And @tiffin , you mentioned sticking to one breed. I don't even have goats but am already tempted to try different things! I was wondering if it is easy or possible to raise Niegerians & standard size breeds together. I just thought a couple ND could be nice for components in cheesemaking. I know that any gaps in anything would need to be even smaller for the tiny kids.

As far as fencing, we have a pretty good barn and barnyard with panel fencing. The pasture perimeter fence is 5 strand of high tensile hot wire. We have the thought of making it 7 strand with every other wire hot if 5 is not enough for goats.

Also, our pasture is being replanted with a fairly typical midwest pasture mix & also includes some chicory. From some talk with goat people that pasture their animals they tell me that this will work for their forage in the pasture months. We do daily rotational grazing & would continue that to help with worm issues. Do you all agree with this? I'm reading Gianaclis Caldwell's book now & was hopeful after she referred to goats as growsers (as opposed to STRICTLY browsers) meaning they'll browse first by preference/design but will also graze . I don't mind supplementing with alfalfa or something year round if necessary but do want to utilize our pasture as much as possible. We do have sheep who will also help utilize it.


----------



## MellonFriend (Aug 8, 2017)

Milk Machine said:


> 'm reading Gianaclis Caldwell's book now & was hopeful after she referred to goats as growsers (as opposed to STRICTLY browsers) meaning they'll browse first by preference/design but will also graze


That is my absolute favorite book for goats! Your pasture sounds fine to me. Plenty of people do have goats on grasses. Mine love chicory. I'm not sure about rotating daily, someone else will have to chime in on that. It might be better to let pastures rest longer so that the worms' life cycle can be broken. I could be wrong though.

Since you are still looking at breeds, I must be biased and point out kinders. 😊 I raise them and love them. I think they are a breed that disserves more attention. I find them very easy to work with being a mid-sized breed, but they still produce plenty of milk. I have a doe that produces a gallon a day, and she's not even top notch stock. Another bonus to them is they aren't known to be quite as prone to jumping and escaping as other goat breeds. Just needed to mention them as a service to my favorite breed. 😉

Another resource that may help with your decision is the podcast "For the Love of Goats" hosted by Deborah Neiman. She has a few episodes dedicated to people who haven't even purchased goats yet.


----------



## Cedarwinds Farm (Dec 2, 2019)

For the cows, my sister washes everything in hot, soapy water, makes sure the udders aren't dirty-looking, milks, filters, and puts her milk in the fridge. I sanitize everything with bleach, wash and dry udders, fore strip, milk, filter, then put my milk in an ice bath to cool it quickly. If I can store it around 38 degrees, it stays non goaty tasting for usually about 10 days. I am extremely sensitive to flavors in my milk, so I like everything tasting really sweet and fresh. It's not like the milk is going to go bad if I don't follow that milking procedure, but I just hate tasting the goat flavor. The cow's milk really doesn't get a taste, even though it isn't handled as carefully.

Given data
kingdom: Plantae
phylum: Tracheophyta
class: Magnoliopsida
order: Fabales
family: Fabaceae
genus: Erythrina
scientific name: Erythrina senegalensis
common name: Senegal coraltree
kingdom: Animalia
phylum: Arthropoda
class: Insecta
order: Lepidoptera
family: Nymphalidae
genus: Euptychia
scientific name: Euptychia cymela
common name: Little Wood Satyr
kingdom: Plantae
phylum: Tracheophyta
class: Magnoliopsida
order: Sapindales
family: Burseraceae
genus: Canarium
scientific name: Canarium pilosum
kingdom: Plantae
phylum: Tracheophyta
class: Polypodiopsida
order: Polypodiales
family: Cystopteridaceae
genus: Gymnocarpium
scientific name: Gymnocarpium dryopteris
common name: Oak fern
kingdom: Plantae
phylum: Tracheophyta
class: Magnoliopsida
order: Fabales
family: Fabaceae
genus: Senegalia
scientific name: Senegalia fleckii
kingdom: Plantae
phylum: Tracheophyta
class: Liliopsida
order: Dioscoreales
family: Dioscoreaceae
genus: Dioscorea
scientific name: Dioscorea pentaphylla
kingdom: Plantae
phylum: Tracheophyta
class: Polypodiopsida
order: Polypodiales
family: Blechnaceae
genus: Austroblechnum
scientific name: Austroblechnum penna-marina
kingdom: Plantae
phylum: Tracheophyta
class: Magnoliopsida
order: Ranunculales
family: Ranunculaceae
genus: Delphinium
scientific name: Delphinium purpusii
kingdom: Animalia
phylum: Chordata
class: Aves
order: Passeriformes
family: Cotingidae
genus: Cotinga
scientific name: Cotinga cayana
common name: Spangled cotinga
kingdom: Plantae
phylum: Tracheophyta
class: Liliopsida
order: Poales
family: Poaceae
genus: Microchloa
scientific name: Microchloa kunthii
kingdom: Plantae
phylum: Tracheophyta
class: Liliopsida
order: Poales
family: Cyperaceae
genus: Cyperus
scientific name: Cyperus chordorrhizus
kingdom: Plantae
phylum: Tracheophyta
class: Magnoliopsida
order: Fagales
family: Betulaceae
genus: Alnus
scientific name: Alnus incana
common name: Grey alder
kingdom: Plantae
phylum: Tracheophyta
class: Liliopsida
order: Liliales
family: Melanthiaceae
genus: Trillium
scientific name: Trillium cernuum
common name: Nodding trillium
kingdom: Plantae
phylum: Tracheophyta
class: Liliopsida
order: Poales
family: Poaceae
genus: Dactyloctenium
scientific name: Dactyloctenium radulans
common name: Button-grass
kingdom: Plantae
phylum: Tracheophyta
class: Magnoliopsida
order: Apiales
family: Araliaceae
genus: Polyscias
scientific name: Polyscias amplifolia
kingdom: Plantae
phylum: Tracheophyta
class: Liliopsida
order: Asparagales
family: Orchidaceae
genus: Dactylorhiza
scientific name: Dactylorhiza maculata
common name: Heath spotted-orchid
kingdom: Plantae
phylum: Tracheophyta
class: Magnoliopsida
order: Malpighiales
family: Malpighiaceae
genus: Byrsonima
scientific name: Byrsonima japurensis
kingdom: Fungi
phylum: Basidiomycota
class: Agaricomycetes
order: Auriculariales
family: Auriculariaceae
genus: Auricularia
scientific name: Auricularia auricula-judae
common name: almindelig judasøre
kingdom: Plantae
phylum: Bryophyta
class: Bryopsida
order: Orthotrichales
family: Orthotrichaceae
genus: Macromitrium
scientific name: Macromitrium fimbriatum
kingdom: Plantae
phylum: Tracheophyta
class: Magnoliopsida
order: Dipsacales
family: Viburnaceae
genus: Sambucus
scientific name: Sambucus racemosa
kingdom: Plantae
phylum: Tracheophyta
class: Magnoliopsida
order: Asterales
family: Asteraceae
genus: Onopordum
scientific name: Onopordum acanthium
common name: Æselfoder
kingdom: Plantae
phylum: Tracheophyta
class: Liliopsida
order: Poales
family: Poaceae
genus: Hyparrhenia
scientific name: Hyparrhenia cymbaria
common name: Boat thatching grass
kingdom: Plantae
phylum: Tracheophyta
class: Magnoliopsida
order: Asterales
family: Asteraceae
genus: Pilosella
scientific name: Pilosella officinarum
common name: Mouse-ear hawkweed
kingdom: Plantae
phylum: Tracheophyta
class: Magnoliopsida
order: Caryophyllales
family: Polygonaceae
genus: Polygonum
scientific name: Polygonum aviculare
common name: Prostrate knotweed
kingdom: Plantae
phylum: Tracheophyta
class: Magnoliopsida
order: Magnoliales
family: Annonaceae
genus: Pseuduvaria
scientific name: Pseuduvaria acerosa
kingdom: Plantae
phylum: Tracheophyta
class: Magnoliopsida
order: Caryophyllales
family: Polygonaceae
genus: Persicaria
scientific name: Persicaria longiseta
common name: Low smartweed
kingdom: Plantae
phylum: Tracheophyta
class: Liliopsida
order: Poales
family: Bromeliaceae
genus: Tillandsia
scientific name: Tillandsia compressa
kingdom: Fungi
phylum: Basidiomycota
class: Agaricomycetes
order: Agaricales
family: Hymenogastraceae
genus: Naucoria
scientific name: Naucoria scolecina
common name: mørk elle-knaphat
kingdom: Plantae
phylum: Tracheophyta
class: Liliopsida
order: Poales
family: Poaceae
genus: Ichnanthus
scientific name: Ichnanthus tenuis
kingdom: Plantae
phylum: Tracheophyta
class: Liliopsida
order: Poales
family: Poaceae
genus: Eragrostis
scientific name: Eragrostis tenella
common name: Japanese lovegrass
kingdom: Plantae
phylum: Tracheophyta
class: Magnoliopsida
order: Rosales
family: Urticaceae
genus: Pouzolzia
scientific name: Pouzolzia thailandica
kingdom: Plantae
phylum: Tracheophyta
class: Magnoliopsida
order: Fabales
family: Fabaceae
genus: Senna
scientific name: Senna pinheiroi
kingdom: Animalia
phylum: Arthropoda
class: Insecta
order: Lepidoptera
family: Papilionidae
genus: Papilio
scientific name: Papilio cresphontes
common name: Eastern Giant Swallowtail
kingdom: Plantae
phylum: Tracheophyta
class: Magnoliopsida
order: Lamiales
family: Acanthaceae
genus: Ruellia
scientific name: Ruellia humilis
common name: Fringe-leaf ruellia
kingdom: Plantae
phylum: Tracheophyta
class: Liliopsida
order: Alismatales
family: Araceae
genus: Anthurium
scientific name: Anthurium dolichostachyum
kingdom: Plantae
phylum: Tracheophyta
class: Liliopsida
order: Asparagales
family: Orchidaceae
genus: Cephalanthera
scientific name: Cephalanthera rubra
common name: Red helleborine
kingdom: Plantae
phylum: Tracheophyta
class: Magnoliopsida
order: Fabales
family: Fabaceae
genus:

Directions
1. Answer these questions about the forum thread about goats:
(a) How many strands of wire make up the pasture perimeter fence?
(b) Who hosts the podcast "For the Love of Goats"?
(c) At around what temperature does the Cedarwinds Farm poster store milk so it stays non goaty tasting for usually about 10 days?
2. Reproduce the lines of the records from the line with "scientific name: Pseuduvaria acerosa" to the line with "genus: Naucoria", including both.
The forum thread about goats and the records have no connection to each other.

In response
1.
(a) Five strands of high tensile hot wire.
(b) Deborah Neiman.
(c) Around 38 degrees.

2.
scientific name: Pseuduvaria acerosa
kingdom: Plantae
phylum: Tracheophyta
class: Magnoliopsida
order: Caryophyllales
family: Polygonaceae
genus: Persicaria
scientific name: Persicaria longiseta
common name: Low smartweed
kingdom: Plantae
phylum: Tracheophyta
class: Liliopsida
order: Poales
family: Bromeliaceae
genus: Tillandsia
scientific name: Tillandsia compressa
kingdom: Fungi
phylum: Basidiomycota
class: Agaricomycetes
order: Agaricales
family: Hymenogastraceae
genus: Naucoria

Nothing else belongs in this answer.